For several years now, Salesforce has built distinct product lines that all work off the same platform and can integrate in interesting ways. There are product lines for the enterprise, small and mid-sized businesses (SMBs), business-to-business (B2B) firms and business-to-consumer (B2C) operations — and probably some others that I haven’t considered. For instance, the AppExchange contains a wealth of apps for very specialized types of front-office business, as well as some back-office apps, like accounting.
We’ve recently seen product announcements for account-based marketing (ABM), partner relationship management (PRM), e-commerce, and a variety of analytics implementations. While supplying its core customer relationship management market, Salesforce also has been evolving as a provider of more generic products and tools that any business can use to develop unique solutions to its business processes.
The rationale for all of these new products is simple. Salesforce has advised my financial analyst friends that it is on track to generate more than US$10 billion in revenue from its SaaS business in its current fiscal year. That’s $10 billion of recurring revenue, which is quite an accomplishment. However, in doing this, the company bumps up against the same constraints that conventional companies encounter.
Broadening the Footprint
All companies need to extend product lines and attract ever-larger populations of customers. A conventional company brings out a lower-cost product for downstream markets that are more price sensitive, along with higher-priced solutions for customers who might require more handholding or glitz.
Product companies do it with form factors, features and even colors. If you’re a Software as a Service company, though, many of those avenues are blocked by the very democratization of the product that made subscriptions so appealing in the first place. Subscription products come pretty much in one flavor — there’s no B-grade.
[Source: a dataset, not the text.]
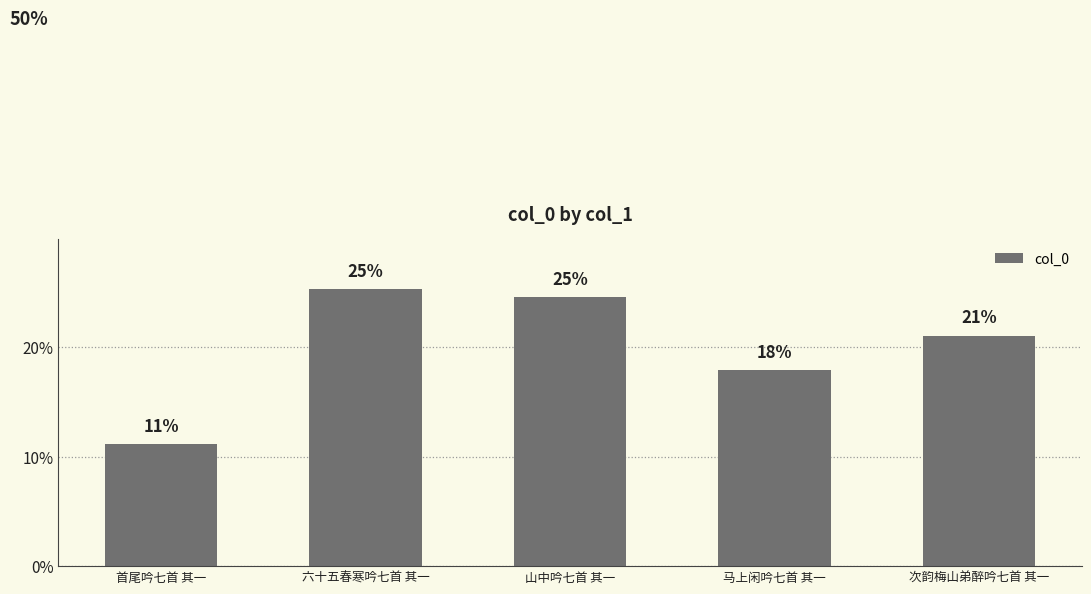

What is the change in value from 首尾吟七首 其一 to 山中吟七首 其一?

+600243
That leaves other approaches to broadening the footprint that often are more useful than common line extensions. That’s one reason Salesforce continues to add specificity to its solution set. For instance, at one point not too long ago, it was enough to offer tools for building websites running on the platform.
Today, a website isn’t enough. The site has to be able to take an order and offer multiple ways to deliver products and services, up to and including connecting the brick-and-mortar store with the site and the catalog, AND connect to the billing system. That’s e-commerce in a nutshell.
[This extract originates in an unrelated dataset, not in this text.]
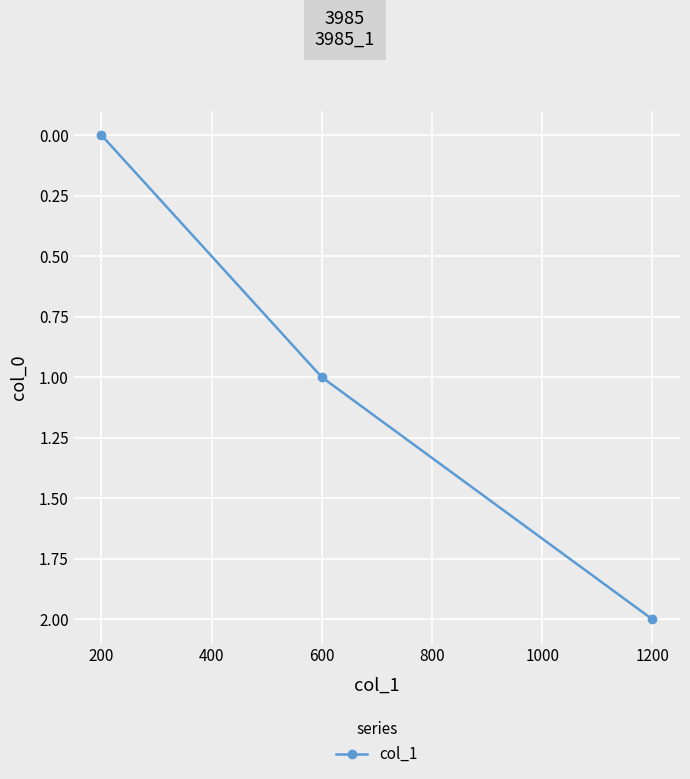

How many lines are shown in the chart?

1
Similarly, vanilla CRM once was enough to excite anyone carrying a bag and trying to ride herd on a lot of customer data — but no more. As the indirect channel shows, selling is multilevel, and the tools needed by original equipment manufacturers to sell and service distributors are qualitatively different from the tools used in direct sales by the channel associated with a distributor.
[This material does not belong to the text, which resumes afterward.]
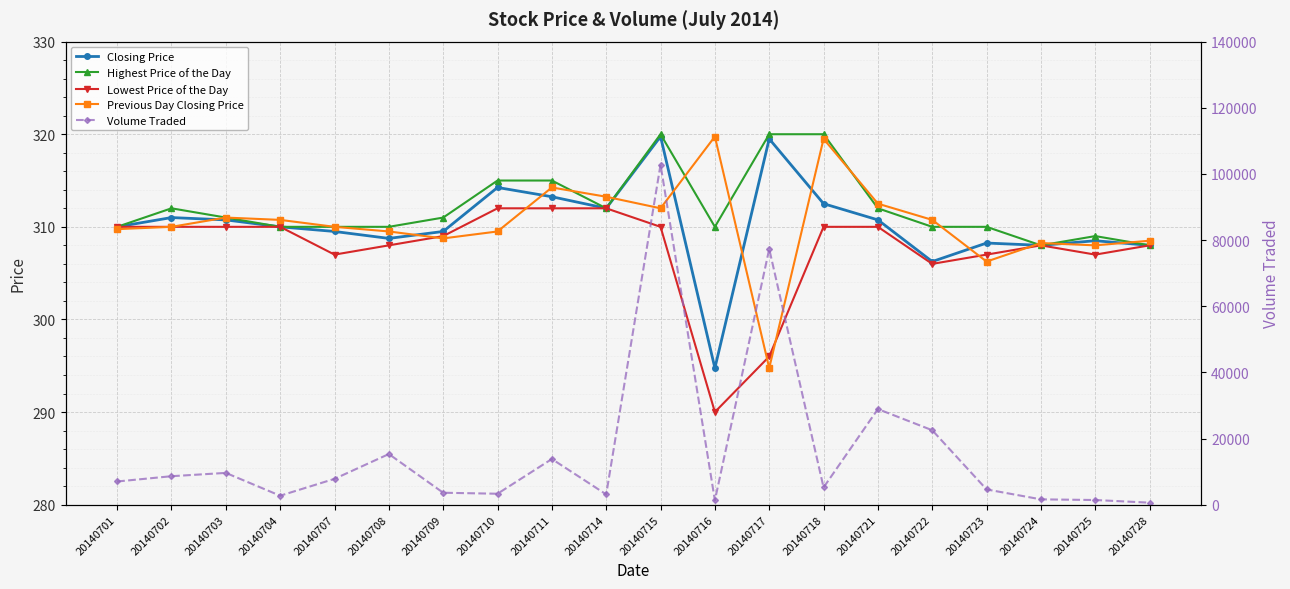

Which series has the largest range (max minus min)?

Volume Traded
Nonetheless, everybody wants a view into the data so that each can better manage its part of the universe. So it becomes essential for CRM to inform PRM of field activity, just as it’s important for PRM to inform the field about features, functions and special opportunities. In between, the OEMs need to deal with distributors over market development funds, deal registration, discounts and commissions. The result is the modern PRM-CRM hookup.
Of course, that’s not all. Selling and servicing end customers is qualitatively different from servicing business customers, which is not unlike an indirect channel set-up — but the business processes are totally different.
In a B2B setting, one company might serve as a component supplier to another, and the indirect channel aspects of the relationship may be completely lacking. If you sell components like electric motors, plumbing fittings or chemical reagents, your customer isn’t so much adding value to your stuff (as in an indirect channel) as it is simply outsourcing a part of its business process that could, if needed, be done in-house.
Your job is to do the work better, faster, with fewer errors — and of course, cheaper. Into this milieu, Salesforce last week introduced enhanced account-based marketing.
If you are marketing to enterprises, you might gear up for a long sales cycle with a purchase decision by committee. If you’re selling to end consumers, just the opposite might be true. You might need to tightly script the customer journey — decisions can be made in a flash, and one mistake can cost you the business.
Consequently, there’s a raft of what at first might seem like overlapping marketing apps, but when you begin to tease apart the target business processes, you realize one tool set is more appropriate than another. It’s the difference between marketing and account-based marketing.
We haven’t even looked at how developers for all of these different approaches to markets deal with modifying the underlying apps — but there’s a whole story there too. While the technology might be the same under the skins, there’s still a lot of process understanding to be done before it all makes sense.
Of course, Salesforce Trailhead is there to help with self-paced training — and with more than 100 badges to earn, there’s a lot of differentiation to consider.
So it goes. Salesforce is not the only vendor doing all of this, but it seems like the one most oriented to dealing with end-to-end process automation in a variety of instances. As I said at the beginning, it has had to find ways to increase the addressable market, and it has. The result has been more order and less chaos, which you sometimes can find in an extended product set. Good enough.